▶ Collected data

◇ ◇ ◇ ◇ ◇

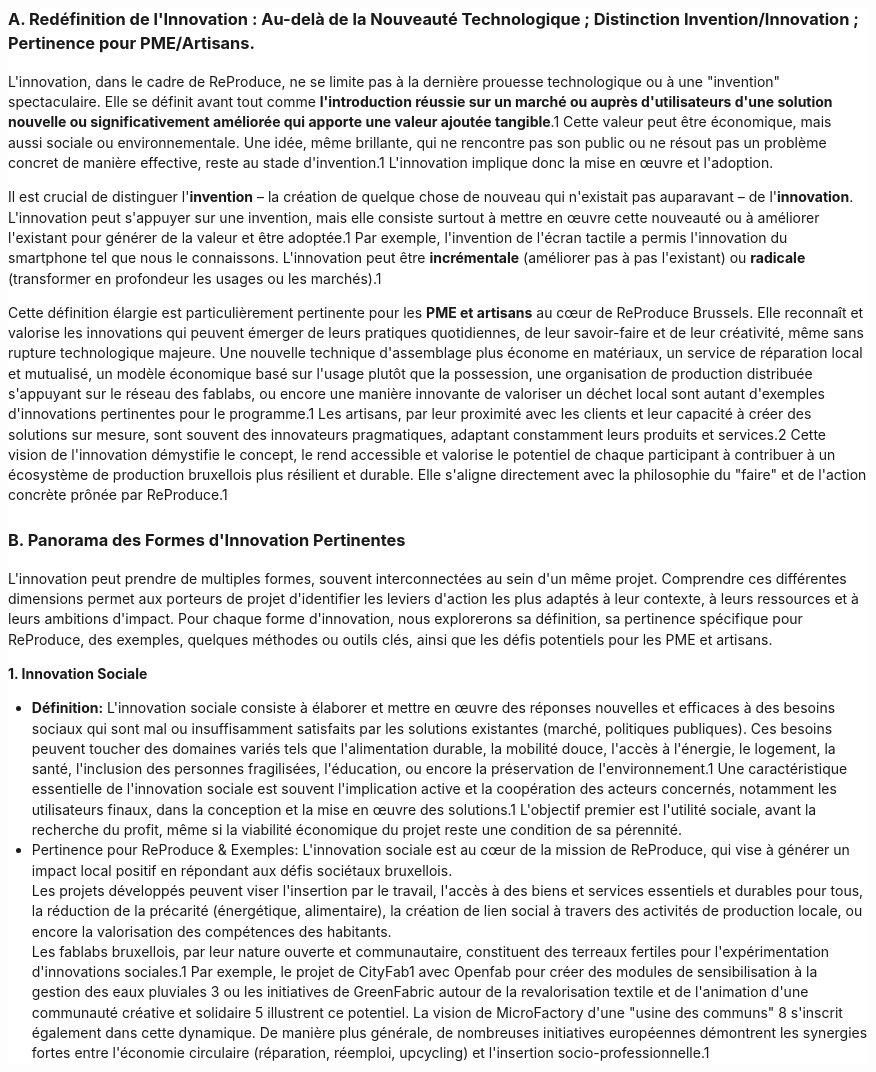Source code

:### **A. Redéfinition de l'Innovation : Au-delà de la Nouveauté Technologique ; Distinction Invention/Innovation ; Pertinence pour PME/Artisans.**

L'innovation, dans le cadre de ReProduce, ne se limite pas à la dernière prouesse technologique ou à une "invention" spectaculaire. Elle se définit avant tout comme **l'introduction réussie sur un marché ou auprès d'utilisateurs d'une solution nouvelle ou significativement améliorée qui apporte une valeur ajoutée tangible**.1 Cette valeur peut être économique, mais aussi sociale ou environnementale. Une idée, même brillante, qui ne rencontre pas son public ou ne résout pas un problème concret de manière effective, reste au stade d'invention.1 L'innovation implique donc la mise en œuvre et l'adoption.

Il est crucial de distinguer l'**invention** – la création de quelque chose de nouveau qui n'existait pas auparavant – de l'**innovation**. L'innovation peut s'appuyer sur une invention, mais elle consiste surtout à mettre en œuvre cette nouveauté ou à améliorer l'existant pour générer de la valeur et être adoptée.1 Par exemple, l'invention de l'écran tactile a permis l'innovation du smartphone tel que nous le connaissons. L'innovation peut être **incrémentale** (améliorer pas à pas l'existant) ou **radicale** (transformer en profondeur les usages ou les marchés).1

Cette définition élargie est particulièrement pertinente pour les **PME et artisans** au cœur de ReProduce Brussels. Elle reconnaît et valorise les innovations qui peuvent émerger de leurs pratiques quotidiennes, de leur savoir-faire et de leur créativité, même sans rupture technologique majeure. Une nouvelle technique d'assemblage plus économe en matériaux, un service de réparation local et mutualisé, un modèle économique basé sur l'usage plutôt que la possession, une organisation de production distribuée s'appuyant sur le réseau des fablabs, ou encore une manière innovante de valoriser un déchet local sont autant d'exemples d'innovations pertinentes pour le programme.1 Les artisans, par leur proximité avec les clients et leur capacité à créer des solutions sur mesure, sont souvent des innovateurs pragmatiques, adaptant constamment leurs produits et services.2 Cette vision de l'innovation démystifie le concept, le rend accessible et valorise le potentiel de chaque participant à contribuer à un écosystème de production bruxellois plus résilient et durable. Elle s'aligne directement avec la philosophie du "faire" et de l'action concrète prônée par ReProduce.1

### **B. Panorama des Formes d'Innovation Pertinentes**

L'innovation peut prendre de multiples formes, souvent interconnectées au sein d'un même projet. Comprendre ces différentes dimensions permet aux porteurs de projet d'identifier les leviers d'action les plus adaptés à leur contexte, à leurs ressources et à leurs ambitions d'impact. Pour chaque forme d'innovation, nous explorerons sa définition, sa pertinence spécifique pour ReProduce, des exemples, quelques méthodes ou outils clés, ainsi que les défis potentiels pour les PME et artisans.

**1\. Innovation Sociale**

* **Définition:** L'innovation sociale consiste à élaborer et mettre en œuvre des réponses nouvelles et efficaces à des besoins sociaux qui sont mal ou insuffisamment satisfaits par les solutions existantes (marché, politiques publiques). Ces besoins peuvent toucher des domaines variés tels que l'alimentation durable, la mobilité douce, l'accès à l'énergie, le logement, la santé, l'inclusion des personnes fragilisées, l'éducation, ou encore la préservation de l'environnement.1 Une caractéristique essentielle de l'innovation sociale est souvent l'implication active et la coopération des acteurs concernés, notamment les utilisateurs finaux, dans la conception et la mise en œuvre des solutions.1 L'objectif premier est l'utilité sociale, avant la recherche du profit, même si la viabilité économique du projet reste une condition de sa pérennité.  
* Pertinence pour ReProduce & Exemples: L'innovation sociale est au cœur de la mission de ReProduce, qui vise à générer un impact local positif en répondant aux défis sociétaux bruxellois.  
  Les projets développés peuvent viser l'insertion par le travail, l'accès à des biens et services essentiels et durables pour tous, la réduction de la précarité (énergétique, alimentaire), la création de lien social à travers des activités de production locale, ou encore la valorisation des compétences des habitants.  
  Les fablabs bruxellois, par leur nature ouverte et communautaire, constituent des terreaux fertiles pour l'expérimentation d'innovations sociales.1 Par exemple, le projet de CityFab1 avec Openfab pour créer des modules de sensibilisation à la gestion des eaux pluviales 3 ou les initiatives de GreenFabric autour de la revalorisation textile et de l'animation d'une communauté créative et solidaire 5 illustrent ce potentiel. La vision de MicroFactory d'une "usine des communs" 8 s'inscrit également dans cette dynamique. De manière plus générale, de nombreuses initiatives européennes démontrent les synergies fortes entre l'économie circulaire (réparation, réemploi, upcycling) et l'insertion socio-professionnelle.1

◇ ◇ ◇ ◇ ◇

▶ What the task asks
Set the records down again exactly, and omit any picture in them.

▶ Written response
Source code

:### **A. Redéfinition de l'Innovation : Au-delà de la Nouveauté Technologique ; Distinction Invention/Innovation ; Pertinence pour PME/Artisans.**

L'innovation, dans le cadre de ReProduce, ne se limite pas à la dernière prouesse technologique ou à une "invention" spectaculaire. Elle se définit avant tout comme **l'introduction réussie sur un marché ou auprès d'utilisateurs d'une solution nouvelle ou significativement améliorée qui apporte une valeur ajoutée tangible**.1 Cette valeur peut être économique, mais aussi sociale ou environnementale. Une idée, même brillante, qui ne rencontre pas son public ou ne résout pas un problème concret de manière effective, reste au stade d'invention.1 L'innovation implique donc la mise en œuvre et l'adoption.

Il est crucial de distinguer l'**invention** – la création de quelque chose de nouveau qui n'existait pas auparavant – de l'**innovation**. L'innovation peut s'appuyer sur une invention, mais elle consiste surtout à mettre en œuvre cette nouveauté ou à améliorer l'existant pour générer de la valeur et être adoptée.1 Par exemple, l'invention de l'écran tactile a permis l'innovation du smartphone tel que nous le connaissons. L'innovation peut être **incrémentale** (améliorer pas à pas l'existant) ou **radicale** (transformer en profondeur les usages ou les marchés).1

Cette définition élargie est particulièrement pertinente pour les **PME et artisans** au cœur de ReProduce Brussels. Elle reconnaît et valorise les innovations qui peuvent émerger de leurs pratiques quotidiennes, de leur savoir-faire et de leur créativité, même sans rupture technologique majeure. Une nouvelle technique d'assemblage plus économe en matériaux, un service de réparation local et mutualisé, un modèle économique basé sur l'usage plutôt que la possession, une organisation de production distribuée s'appuyant sur le réseau des fablabs, ou encore une manière innovante de valoriser un déchet local sont autant d'exemples d'innovations pertinentes pour le programme.1 Les artisans, par leur proximité avec les clients et leur capacité à créer des solutions sur mesure, sont souvent des innovateurs pragmatiques, adaptant constamment leurs produits et services.2 Cette vision de l'innovation démystifie le concept, le rend accessible et valorise le potentiel de chaque participant à contribuer à un écosystème de production bruxellois plus résilient et durable. Elle s'aligne directement avec la philosophie du "faire" et de l'action concrète prônée par ReProduce.1

### **B. Panorama des Formes d'Innovation Pertinentes**

L'innovation peut prendre de multiples formes, souvent interconnectées au sein d'un même projet. Comprendre ces différentes dimensions permet aux porteurs de projet d'identifier les leviers d'action les plus adaptés à leur contexte, à leurs ressources et à leurs ambitions d'impact. Pour chaque forme d'innovation, nous explorerons sa définition, sa pertinence spécifique pour ReProduce, des exemples, quelques méthodes ou outils clés, ainsi que les défis potentiels pour les PME et artisans.

**1\. Innovation Sociale**

* **Définition:** L'innovation sociale consiste à élaborer et mettre en œuvre des réponses nouvelles et efficaces à des besoins sociaux qui sont mal ou insuffisamment satisfaits par les solutions existantes (marché, politiques publiques). Ces besoins peuvent toucher des domaines variés tels que l'alimentation durable, la mobilité douce, l'accès à l'énergie, le logement, la santé, l'inclusion des personnes fragilisées, l'éducation, ou encore la préservation de l'environnement.1 Une caractéristique essentielle de l'innovation sociale est souvent l'implication active et la coopération des acteurs concernés, notamment les utilisateurs finaux, dans la conception et la mise en œuvre des solutions.1 L'objectif premier est l'utilité sociale, avant la recherche du profit, même si la viabilité économique du projet reste une condition de sa pérennité.  
* Pertinence pour ReProduce & Exemples: L'innovation sociale est au cœur de la mission de ReProduce, qui vise à générer un impact local positif en répondant aux défis sociétaux bruxellois.  
  Les projets développés peuvent viser l'insertion par le travail, l'accès à des biens et services essentiels et durables pour tous, la réduction de la précarité (énergétique, alimentaire), la création de lien social à travers des activités de production locale, ou encore la valorisation des compétences des habitants.  
  Les fablabs bruxellois, par leur nature ouverte et communautaire, constituent des terreaux fertiles pour l'expérimentation d'innovations sociales.1 Par exemple, le projet de CityFab1 avec Openfab pour créer des modules de sensibilisation à la gestion des eaux pluviales 3 ou les initiatives de GreenFabric autour de la revalorisation textile et de l'animation d'une communauté créative et solidaire 5 illustrent ce potentiel. La vision de MicroFactory d'une "usine des communs" 8 s'inscrit également dans cette dynamique. De manière plus générale, de nombreuses initiatives européennes démontrent les synergies fortes entre l'économie circulaire (réparation, réemploi, upcycling) et l'insertion socio-professionnelle.1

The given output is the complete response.